Dataset entries

■ ■ ■ ■ ■

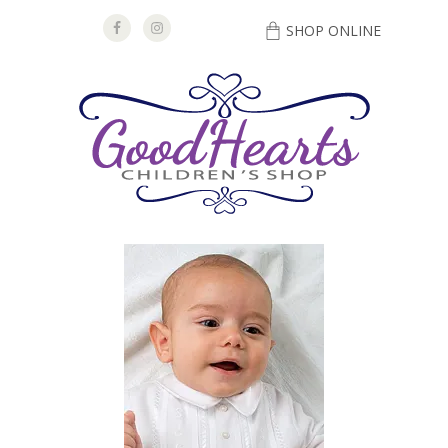
SHOP ONLINE
DIRECTIONS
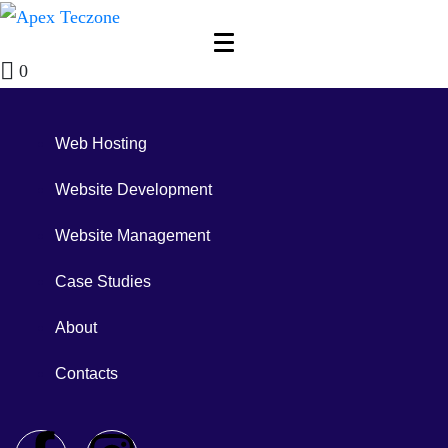
0
Web Hosting
Website Development
Website Management
Case Studies
About
Contacts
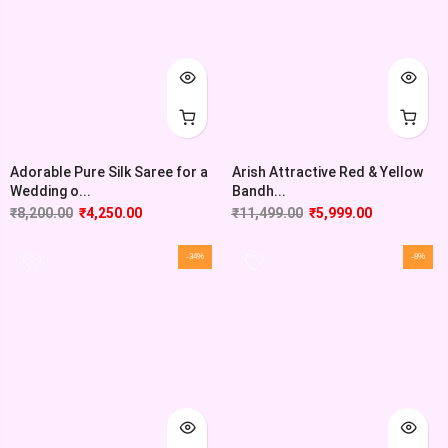
Adorable Pure Silk Saree for a
Arish Attractive Red & Yellow
Wedding o...
Bandh...
₹
8,200.00
₹
4,250.00
₹
11,499.00
₹
5,999.00
-34%
-8%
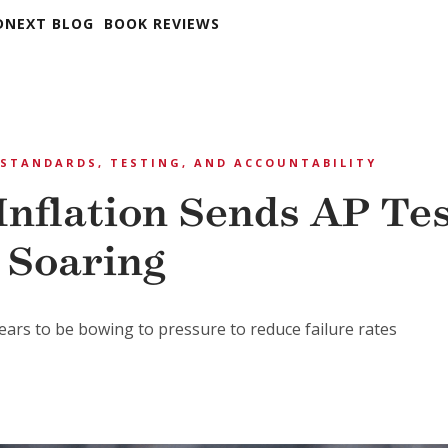
DNEXT BLOG
BOOK REVIEWS
STANDARDS, TESTING, AND ACCOUNTABILITY
Inflation Sends AP Te
 Soaring
ars to be bowing to pressure to reduce failure rates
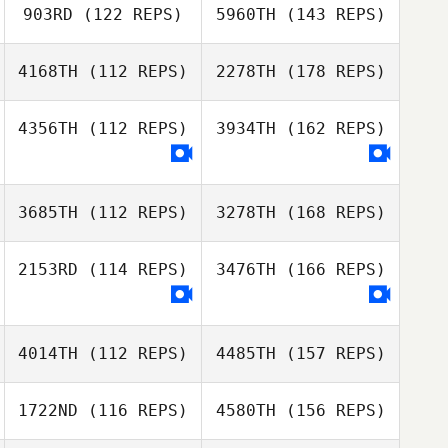
903RD
(122 REPS)
5960TH
(143 REPS)
4168TH
(112 REPS)
2278TH
(178 REPS)
4356TH
(112 REPS)
3934TH
(162 REPS)
3685TH
(112 REPS)
3278TH
(168 REPS)
2153RD
(114 REPS)
3476TH
(166 REPS)
4014TH
(112 REPS)
4485TH
(157 REPS)
1722ND
(116 REPS)
4580TH
(156 REPS)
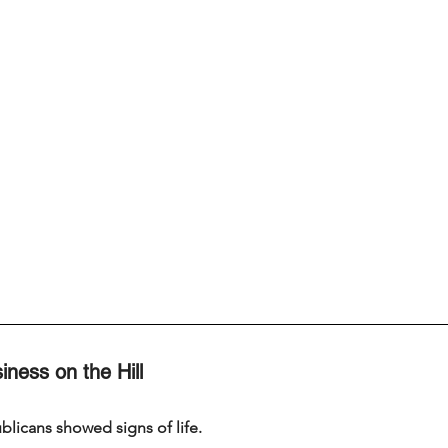
iness on the Hill
licans showed signs of life.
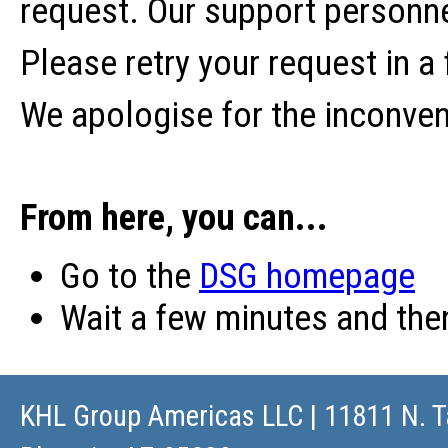
request. Our support personne
Please retry your request in a
We apologise for the inconve
From here, you can...
Go to the
DSG homepage
Wait a few minutes and th
KHL Group Americas LLC
| 11811 N. T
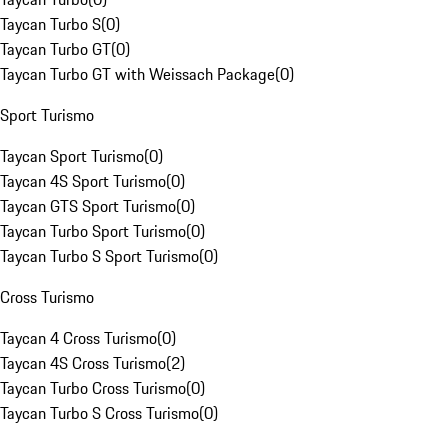
Taycan Turbo S
(
0
)
Taycan Turbo GT
(
0
)
Taycan Turbo GT with Weissach Package
(
0
)
Sport Turismo
Taycan Sport Turismo
(
0
)
Taycan 4S Sport Turismo
(
0
)
Taycan GTS Sport Turismo
(
0
)
Taycan Turbo Sport Turismo
(
0
)
Taycan Turbo S Sport Turismo
(
0
)
Cross Turismo
Taycan 4 Cross Turismo
(
0
)
Taycan 4S Cross Turismo
(
2
)
Taycan Turbo Cross Turismo
(
0
)
Taycan Turbo S Cross Turismo
(
0
)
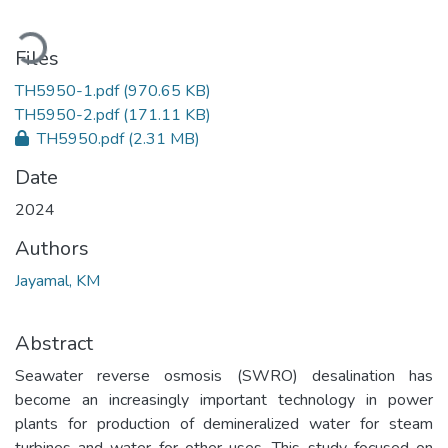
Loading...
Files
TH5950-1.pdf
(970.65 KB)
TH5950-2.pdf
(171.11 KB)
TH5950.pdf
(2.31 MB)
Date
2024
Authors
Jayamal, KM
Abstract
Seawater reverse osmosis (SWRO) desalination has
become an increasingly important technology in power
plants for production of demineralized water for steam
turbines and water for other uses. This study focused on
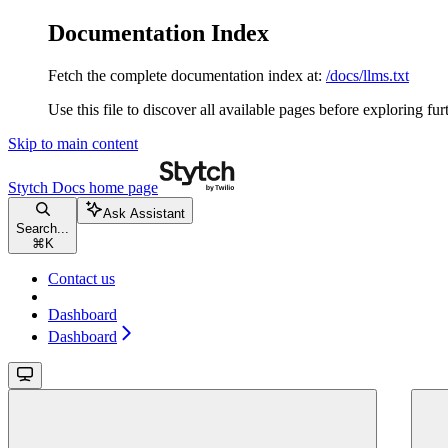
Documentation Index
Fetch the complete documentation index at:
/docs/llms.txt
Use this file to discover all available pages before exploring fur
Skip to main content
Stytch Docs
home page
Ask Assistant
Search...
⌘
K
Contact us
Dashboard
Dashboard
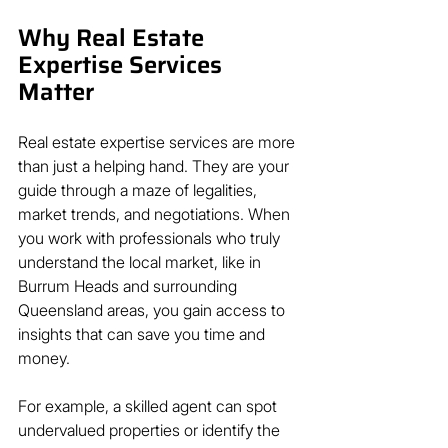
Why Real Estate 
Expertise Services 
Matter
Real estate expertise services are more 
than just a helping hand. They are your 
guide through a maze of legalities, 
market trends, and negotiations. When 
you work with professionals who truly 
understand the local market, like in 
Burrum Heads and surrounding 
Queensland areas, you gain access to 
insights that can save you time and 
money.
For example, a skilled agent can spot 
undervalued properties or identify the 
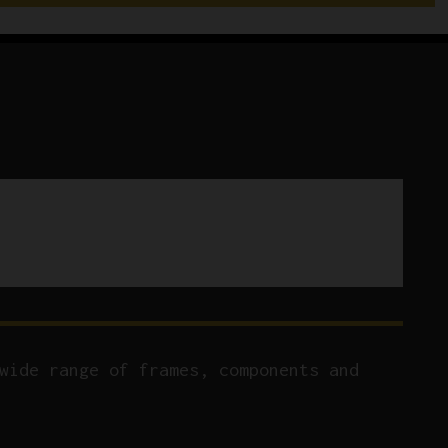
Front
Derailleur
quantity
wide range of frames, components and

■ ■ ■ ■ ■

§ **Request**
Could you repeat the entries word for word, skipping the pictures they contain?

§ **Solution for this task**
SHOP ONLINE
DIRECTIONS
0
Web Hosting
Website Development
Website Management
Case Studies
About
Contacts
Adorable Pure Silk Saree for a
Arish Attractive Red & Yellow
Wedding o...
Bandh...
₹
8,200.00
₹
4,250.00
₹
11,499.00
₹
5,999.00
-34%
-8%
DNEXT BLOG
BOOK REVIEWS
STANDARDS, TESTING, AND ACCOUNTABILITY
Inflation Sends AP Te
 Soaring
ars to be bowing to pressure to reduce failure rates
903RD
(122 REPS)
5960TH
(143 REPS)
4168TH
(112 REPS)
2278TH
(178 REPS)
4356TH
(112 REPS)
3934TH
(162 REPS)
3685TH
(112 REPS)
3278TH
(168 REPS)
2153RD
(114 REPS)
3476TH
(166 REPS)
4014TH
(112 REPS)
4485TH
(157 REPS)
1722ND
(116 REPS)
4580TH
(156 REPS)
iness on the Hill
licans showed signs of life.
request. Our support personne
Please retry your request in a
We apologise for the inconve
From here, you can...
Go to the
DSG homepage
Wait a few minutes and th
KHL Group Americas LLC
| 11811 N. T
Taycan Turbo S
(
0
)
Taycan Turbo GT
(
0
)
Taycan Turbo GT with Weissach Package
(
0
)
Sport Turismo
Taycan Sport Turismo
(
0
)
Taycan 4S Sport Turismo
(
0
)
Taycan GTS Sport Turismo
(
0
)
Taycan Turbo Sport Turismo
(
0
)
Taycan Turbo S Sport Turismo
(
0
)
Cross Turismo
Taycan 4 Cross Turismo
(
0
)
Taycan 4S Cross Turismo
(
2
)
Taycan Turbo Cross Turismo
(
0
)
Taycan Turbo S Cross Turismo
(
0
)
Loading...
Files
TH5950-1.pdf
(970.65 KB)
TH5950-2.pdf
(171.11 KB)
TH5950.pdf
(2.31 MB)
Date
2024
Authors
Jayamal, KM
Abstract
Seawater reverse osmosis (SWRO) desalination has
become an increasingly important technology in power
plants for production of demineralized water for steam
turbines and water for other uses. This study focused on
Documentation Index
Fetch the complete documentation index at:
/docs/llms.txt
Use this file to discover all available pages before exploring fur
Skip to main content
Stytch Docs
home page
Ask Assistant
Search...
⌘
K
Contact us
Dashboard
Dashboard
Why Real Estate 
Expertise Services 
Matter
Real estate expertise services are more 
than just a helping hand. They are your 
guide through a maze of legalities, 
market trends, and negotiations. When 
you work with professionals who truly 
understand the local market, like in 
Burrum Heads and surrounding 
Queensland areas, you gain access to 
insights that can save you time and 
money.
For example, a skilled agent can spot 
undervalued properties or identify the 
Front
Derailleur
quantity
wide range of frames, components and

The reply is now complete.